Scleral lens | |
Synonym: | Scleral contact lens, ocular surface prostheses |
A scleral lens, also known as a scleral contact lens, is a large contact lens that rests on the sclera and creates a tear-filled vault over the cornea. Scleral lenses are designed to treat a variety of eye conditions, many of which do not respond to other forms of treatment.
Scleral lenses may be used to improve vision and reduce pain and light sensitivity for people with a growing number of disorders or injuries to the eye, such as severe dry eye syndrome, microphthalmia, keratoconus, corneal ectasia, Stevens–Johnson syndrome, Sjögren's syndrome,[1] aniridia, neurotrophic keratitis (anesthetic corneas), complications post-LASIK, higher-order aberrations of the eye, complications post-corneal transplant and pellucid degeneration. Injuries to the eye such as surgical complications, distorted corneal implants, as well as chemical and burn injuries also may be treated by the use of scleral lenses.[2]
Sclerals may also be used in people with eyes that are too sensitive for other smaller corneal-type lenses, but require a more rigid lens for vision correction conditions such as astigmatism.[3]
Scleral lenses are not to be confused with "sclera" lenses, which are lenses that do not contain a fluid reservoir. "Sclera" contacts are non-medical lenses used for cosplay and special effects in movies and television.

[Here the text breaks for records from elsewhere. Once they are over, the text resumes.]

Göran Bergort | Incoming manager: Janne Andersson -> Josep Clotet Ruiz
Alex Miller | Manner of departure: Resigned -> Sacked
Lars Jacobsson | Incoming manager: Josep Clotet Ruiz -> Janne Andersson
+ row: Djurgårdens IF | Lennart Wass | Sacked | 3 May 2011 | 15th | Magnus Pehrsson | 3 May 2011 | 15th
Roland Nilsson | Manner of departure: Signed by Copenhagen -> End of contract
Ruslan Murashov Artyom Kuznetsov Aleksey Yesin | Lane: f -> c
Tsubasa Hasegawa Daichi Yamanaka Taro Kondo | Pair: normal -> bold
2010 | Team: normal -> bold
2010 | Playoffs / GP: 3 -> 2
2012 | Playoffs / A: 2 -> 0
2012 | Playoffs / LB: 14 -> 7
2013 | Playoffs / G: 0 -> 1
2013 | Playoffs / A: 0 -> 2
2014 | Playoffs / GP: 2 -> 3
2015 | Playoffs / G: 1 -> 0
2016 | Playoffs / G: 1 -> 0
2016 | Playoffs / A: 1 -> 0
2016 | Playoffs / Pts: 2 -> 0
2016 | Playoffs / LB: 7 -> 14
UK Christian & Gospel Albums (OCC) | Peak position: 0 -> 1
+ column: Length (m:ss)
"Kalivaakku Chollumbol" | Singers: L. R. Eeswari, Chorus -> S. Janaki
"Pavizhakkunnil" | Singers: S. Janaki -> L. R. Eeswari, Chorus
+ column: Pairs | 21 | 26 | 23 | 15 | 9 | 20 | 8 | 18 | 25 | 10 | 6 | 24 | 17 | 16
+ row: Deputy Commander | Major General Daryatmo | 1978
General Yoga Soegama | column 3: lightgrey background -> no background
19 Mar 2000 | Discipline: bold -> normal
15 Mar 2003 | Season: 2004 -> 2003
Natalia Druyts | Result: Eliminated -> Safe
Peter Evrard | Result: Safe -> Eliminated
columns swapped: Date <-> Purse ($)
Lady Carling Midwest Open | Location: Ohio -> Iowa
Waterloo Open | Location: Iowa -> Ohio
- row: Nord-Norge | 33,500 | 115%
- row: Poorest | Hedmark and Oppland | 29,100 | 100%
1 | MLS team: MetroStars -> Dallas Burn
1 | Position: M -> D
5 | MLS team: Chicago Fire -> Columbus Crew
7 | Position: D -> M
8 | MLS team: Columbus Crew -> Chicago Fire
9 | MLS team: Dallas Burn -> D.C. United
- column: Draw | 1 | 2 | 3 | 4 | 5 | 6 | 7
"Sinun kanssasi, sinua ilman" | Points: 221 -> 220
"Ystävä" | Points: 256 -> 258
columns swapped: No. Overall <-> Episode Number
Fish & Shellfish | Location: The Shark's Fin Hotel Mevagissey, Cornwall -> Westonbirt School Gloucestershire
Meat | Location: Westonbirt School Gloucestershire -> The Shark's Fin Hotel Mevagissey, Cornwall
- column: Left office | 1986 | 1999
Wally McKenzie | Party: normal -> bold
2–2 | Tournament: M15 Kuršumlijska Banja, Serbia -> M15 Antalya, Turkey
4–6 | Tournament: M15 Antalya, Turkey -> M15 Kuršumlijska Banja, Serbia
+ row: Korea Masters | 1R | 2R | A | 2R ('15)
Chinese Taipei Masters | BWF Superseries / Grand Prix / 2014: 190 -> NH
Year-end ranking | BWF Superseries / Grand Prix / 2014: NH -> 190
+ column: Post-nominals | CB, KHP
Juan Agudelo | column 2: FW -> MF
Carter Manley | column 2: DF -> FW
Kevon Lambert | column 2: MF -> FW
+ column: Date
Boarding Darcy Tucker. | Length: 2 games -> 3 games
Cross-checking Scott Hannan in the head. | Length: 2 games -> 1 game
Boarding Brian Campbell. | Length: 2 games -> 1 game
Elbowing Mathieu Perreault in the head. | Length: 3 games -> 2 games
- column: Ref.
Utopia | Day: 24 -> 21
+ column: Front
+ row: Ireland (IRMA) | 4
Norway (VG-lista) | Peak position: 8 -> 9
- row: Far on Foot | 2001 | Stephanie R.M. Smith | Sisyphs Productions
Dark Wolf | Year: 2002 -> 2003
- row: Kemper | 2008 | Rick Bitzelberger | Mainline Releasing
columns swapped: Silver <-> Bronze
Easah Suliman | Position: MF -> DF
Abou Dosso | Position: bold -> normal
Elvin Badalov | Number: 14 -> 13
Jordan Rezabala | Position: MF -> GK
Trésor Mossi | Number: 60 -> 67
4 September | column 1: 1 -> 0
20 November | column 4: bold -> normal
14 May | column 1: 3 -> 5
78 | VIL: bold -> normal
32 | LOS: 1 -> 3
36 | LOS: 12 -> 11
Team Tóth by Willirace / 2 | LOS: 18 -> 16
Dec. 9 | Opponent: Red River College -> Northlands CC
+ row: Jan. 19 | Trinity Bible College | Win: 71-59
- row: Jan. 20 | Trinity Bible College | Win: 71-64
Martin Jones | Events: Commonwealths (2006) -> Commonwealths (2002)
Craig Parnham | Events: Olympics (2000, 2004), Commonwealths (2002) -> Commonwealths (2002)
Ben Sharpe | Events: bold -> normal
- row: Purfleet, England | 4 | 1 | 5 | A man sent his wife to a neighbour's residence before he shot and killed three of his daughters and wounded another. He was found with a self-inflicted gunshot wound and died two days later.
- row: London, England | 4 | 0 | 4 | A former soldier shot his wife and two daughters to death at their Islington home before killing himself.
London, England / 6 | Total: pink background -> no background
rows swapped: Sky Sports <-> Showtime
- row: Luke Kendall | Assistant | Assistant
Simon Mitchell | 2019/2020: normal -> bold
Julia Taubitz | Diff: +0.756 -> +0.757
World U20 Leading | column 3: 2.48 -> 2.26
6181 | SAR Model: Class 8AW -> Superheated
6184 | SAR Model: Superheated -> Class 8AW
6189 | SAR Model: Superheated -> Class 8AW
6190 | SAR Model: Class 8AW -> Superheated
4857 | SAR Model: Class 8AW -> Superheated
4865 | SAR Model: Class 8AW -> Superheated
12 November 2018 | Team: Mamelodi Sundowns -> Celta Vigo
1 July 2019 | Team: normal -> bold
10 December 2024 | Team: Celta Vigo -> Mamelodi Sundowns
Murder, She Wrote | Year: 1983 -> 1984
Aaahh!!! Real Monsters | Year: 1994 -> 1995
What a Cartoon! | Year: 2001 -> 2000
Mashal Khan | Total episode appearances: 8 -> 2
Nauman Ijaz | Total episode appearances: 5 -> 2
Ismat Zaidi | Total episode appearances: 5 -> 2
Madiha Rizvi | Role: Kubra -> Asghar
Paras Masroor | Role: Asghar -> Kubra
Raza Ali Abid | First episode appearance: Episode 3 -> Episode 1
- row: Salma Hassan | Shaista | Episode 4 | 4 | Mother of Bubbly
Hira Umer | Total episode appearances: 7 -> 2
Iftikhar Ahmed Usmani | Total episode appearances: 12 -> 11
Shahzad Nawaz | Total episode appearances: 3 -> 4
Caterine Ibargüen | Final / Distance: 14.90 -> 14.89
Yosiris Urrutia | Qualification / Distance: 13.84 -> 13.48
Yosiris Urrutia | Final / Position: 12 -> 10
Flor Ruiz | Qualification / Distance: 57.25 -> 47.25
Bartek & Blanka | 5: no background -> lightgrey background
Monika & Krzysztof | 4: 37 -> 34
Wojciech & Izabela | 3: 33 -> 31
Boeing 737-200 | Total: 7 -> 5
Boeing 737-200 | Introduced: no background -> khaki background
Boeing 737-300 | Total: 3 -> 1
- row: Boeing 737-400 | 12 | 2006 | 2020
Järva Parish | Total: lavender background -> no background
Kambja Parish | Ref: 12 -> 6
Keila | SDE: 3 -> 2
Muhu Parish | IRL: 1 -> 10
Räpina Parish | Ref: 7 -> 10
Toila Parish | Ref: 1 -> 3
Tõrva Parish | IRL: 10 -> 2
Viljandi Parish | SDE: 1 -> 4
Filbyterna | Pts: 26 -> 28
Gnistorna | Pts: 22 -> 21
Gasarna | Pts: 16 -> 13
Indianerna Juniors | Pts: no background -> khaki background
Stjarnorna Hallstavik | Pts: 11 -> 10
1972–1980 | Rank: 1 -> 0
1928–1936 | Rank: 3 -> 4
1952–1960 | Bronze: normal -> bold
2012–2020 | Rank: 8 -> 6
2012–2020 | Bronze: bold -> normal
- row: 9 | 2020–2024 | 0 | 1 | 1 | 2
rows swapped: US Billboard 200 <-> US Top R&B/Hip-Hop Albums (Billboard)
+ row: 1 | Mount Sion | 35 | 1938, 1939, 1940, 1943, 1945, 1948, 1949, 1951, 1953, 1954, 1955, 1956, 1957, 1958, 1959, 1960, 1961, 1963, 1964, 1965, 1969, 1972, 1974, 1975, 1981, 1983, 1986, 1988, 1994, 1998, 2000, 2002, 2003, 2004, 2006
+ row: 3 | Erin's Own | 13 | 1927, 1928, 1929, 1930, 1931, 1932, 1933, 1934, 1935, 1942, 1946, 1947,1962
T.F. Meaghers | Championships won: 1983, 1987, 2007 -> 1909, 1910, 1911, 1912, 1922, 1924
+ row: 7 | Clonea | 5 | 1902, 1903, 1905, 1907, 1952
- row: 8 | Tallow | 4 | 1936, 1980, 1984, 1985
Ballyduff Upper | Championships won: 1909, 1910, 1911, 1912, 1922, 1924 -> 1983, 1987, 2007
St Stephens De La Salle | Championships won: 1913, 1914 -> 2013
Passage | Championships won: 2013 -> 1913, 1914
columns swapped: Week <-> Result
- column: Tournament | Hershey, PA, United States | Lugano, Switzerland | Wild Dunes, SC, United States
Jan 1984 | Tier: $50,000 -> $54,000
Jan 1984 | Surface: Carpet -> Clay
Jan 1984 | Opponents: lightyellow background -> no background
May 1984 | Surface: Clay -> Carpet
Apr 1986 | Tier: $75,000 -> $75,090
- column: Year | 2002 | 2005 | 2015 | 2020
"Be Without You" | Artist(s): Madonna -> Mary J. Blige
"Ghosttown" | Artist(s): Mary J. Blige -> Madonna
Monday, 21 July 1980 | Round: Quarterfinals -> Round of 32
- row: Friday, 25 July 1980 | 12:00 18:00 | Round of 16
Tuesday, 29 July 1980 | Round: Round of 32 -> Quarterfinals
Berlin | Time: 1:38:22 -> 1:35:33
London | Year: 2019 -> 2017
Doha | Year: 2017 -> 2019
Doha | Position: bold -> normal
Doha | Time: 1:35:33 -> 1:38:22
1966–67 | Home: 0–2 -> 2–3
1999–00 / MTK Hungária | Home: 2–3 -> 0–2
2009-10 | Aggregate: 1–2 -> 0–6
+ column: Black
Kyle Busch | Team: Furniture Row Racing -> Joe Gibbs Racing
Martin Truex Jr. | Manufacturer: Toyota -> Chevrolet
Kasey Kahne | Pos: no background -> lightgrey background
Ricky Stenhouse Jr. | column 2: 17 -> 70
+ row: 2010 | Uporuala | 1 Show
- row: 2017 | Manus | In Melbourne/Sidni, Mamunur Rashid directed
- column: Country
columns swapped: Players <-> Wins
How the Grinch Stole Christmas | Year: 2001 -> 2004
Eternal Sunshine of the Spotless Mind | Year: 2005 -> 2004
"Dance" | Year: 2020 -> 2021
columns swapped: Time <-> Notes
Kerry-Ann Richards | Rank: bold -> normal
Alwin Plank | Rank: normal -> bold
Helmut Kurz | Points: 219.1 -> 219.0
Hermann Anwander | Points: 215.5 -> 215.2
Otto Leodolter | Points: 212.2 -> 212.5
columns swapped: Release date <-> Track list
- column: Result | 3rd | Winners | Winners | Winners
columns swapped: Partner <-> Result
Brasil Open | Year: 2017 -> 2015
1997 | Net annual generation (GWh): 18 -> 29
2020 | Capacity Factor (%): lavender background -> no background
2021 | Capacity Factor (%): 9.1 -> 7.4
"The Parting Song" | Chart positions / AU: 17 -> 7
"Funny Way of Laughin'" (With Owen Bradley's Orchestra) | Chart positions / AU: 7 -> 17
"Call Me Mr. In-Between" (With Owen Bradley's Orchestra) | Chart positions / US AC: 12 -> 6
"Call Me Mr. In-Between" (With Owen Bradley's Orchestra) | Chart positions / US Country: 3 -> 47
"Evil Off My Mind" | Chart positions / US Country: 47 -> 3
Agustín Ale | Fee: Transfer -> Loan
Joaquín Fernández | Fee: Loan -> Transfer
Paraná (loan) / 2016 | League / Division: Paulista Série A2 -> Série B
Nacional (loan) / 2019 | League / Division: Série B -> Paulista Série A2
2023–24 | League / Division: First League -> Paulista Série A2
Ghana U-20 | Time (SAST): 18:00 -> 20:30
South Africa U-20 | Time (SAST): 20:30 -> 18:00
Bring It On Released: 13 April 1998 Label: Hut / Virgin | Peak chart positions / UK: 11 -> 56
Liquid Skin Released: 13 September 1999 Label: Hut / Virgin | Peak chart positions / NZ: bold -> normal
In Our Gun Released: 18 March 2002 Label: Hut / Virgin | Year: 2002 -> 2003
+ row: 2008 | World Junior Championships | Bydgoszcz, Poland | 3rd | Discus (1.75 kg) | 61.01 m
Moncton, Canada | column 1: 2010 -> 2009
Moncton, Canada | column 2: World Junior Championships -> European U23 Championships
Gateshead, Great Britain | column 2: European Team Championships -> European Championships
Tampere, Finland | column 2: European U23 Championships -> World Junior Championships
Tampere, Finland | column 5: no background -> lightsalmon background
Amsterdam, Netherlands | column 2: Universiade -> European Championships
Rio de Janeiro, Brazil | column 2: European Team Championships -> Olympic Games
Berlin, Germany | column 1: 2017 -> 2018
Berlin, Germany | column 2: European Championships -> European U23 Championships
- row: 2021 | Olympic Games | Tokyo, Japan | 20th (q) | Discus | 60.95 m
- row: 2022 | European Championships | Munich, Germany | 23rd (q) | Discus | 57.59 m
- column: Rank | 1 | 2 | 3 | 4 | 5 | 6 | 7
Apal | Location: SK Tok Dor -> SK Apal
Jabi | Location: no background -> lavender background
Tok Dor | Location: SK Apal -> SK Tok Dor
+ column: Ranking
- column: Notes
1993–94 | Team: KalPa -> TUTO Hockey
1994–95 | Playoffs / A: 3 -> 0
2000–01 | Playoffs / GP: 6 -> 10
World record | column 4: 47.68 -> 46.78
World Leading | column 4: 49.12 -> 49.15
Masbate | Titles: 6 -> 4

In experiments in ophthalmology or cognitive science, scleral lenses with embedded mirrors or with embedded magnetic field sensors in form of wire coils (called scleral coils) are commonly used for measuring eye movements.
Modern scleral lenses are made of a highly oxygen permeable polymer. They are unique in their design in that they fit onto and are supported by the sclera, the white portion of the eye. The cause of this unique positioning is usually relevant to a specific patient, whose cornea may be too sensitive to support the lens directly. In comparison to corneal contact lenses, scleral lenses bulge outward considerably more. The space between the cornea and the lens is filled with artificial tears. The liquid, which is contained in a thin elastic reservoir, conforms to the irregularities of the deformed cornea, allowing vision to be restored comfortably. This helps to give the patient BCVA, or Best Corrected Visual Acuity.
Scleral lenses differ from corneal contact lenses in that they create a space between the cornea and the lens, which is filled with fluid. The prosthetic application of the lenses is to cover or "bandage" the ocular surface, providing a therapeutic environment for managing severe ocular surface disease.[4] The outward bulge of scleral lenses and the liquid-filled space between the cornea and the lens also conforms to irregular corneas and may neutralize corneal surface irregularities.[5]
Scleral lenses may be inserted into the eye directly from the fingers, from a hand held plunger, or from a stationary lighted plunger on a stand. Prior to inserting the scleral, the lens is over-filled with a sterile saline or other prescribed solution mixture. Some fluid is allowed to drip from the lens as it is inserted in order to ensure no bubbles become trapped under the lens after it is seated on the eye. If there is a bubble trapped then it is usually recommended to remove the lens and reinsert it. The lens can then be rotated to the correct orientation, often denoted by a mark at either the "top" or the "bottom" of the lens. A "left" scleral lens is often marked with two dots, and a "right" is marked with one dot. Less commonly, the "right lens" may instead be tinted blue to indicate "right".
Scleral lenses are removed using the fingers, or a small lens removal plunger. Lenses are then cleaned and sanitized before reinsertion. Scleral lenses cannot be worn while sleeping and many wearers sanitize their lenses overnight. Unlike regular contact lenses, many sclerals can be stored dry when unused for longer periods of time.
A scleral lens is a prototypical lens dating back to the early 1880s. Originally these lenses were designed by using a substance to take a mold of the eye. Lenses would then be shaped to conform to the mould, initially using blown glass and then ground glass in the 1920s and polymethyl methacrylate in the 1940s.[6] Early sclerals were not oxygen permeable, which severely restricted the amount of oxygen provided to the cornea of the wearer. As such, early lenses fell into disuse until the 1970s.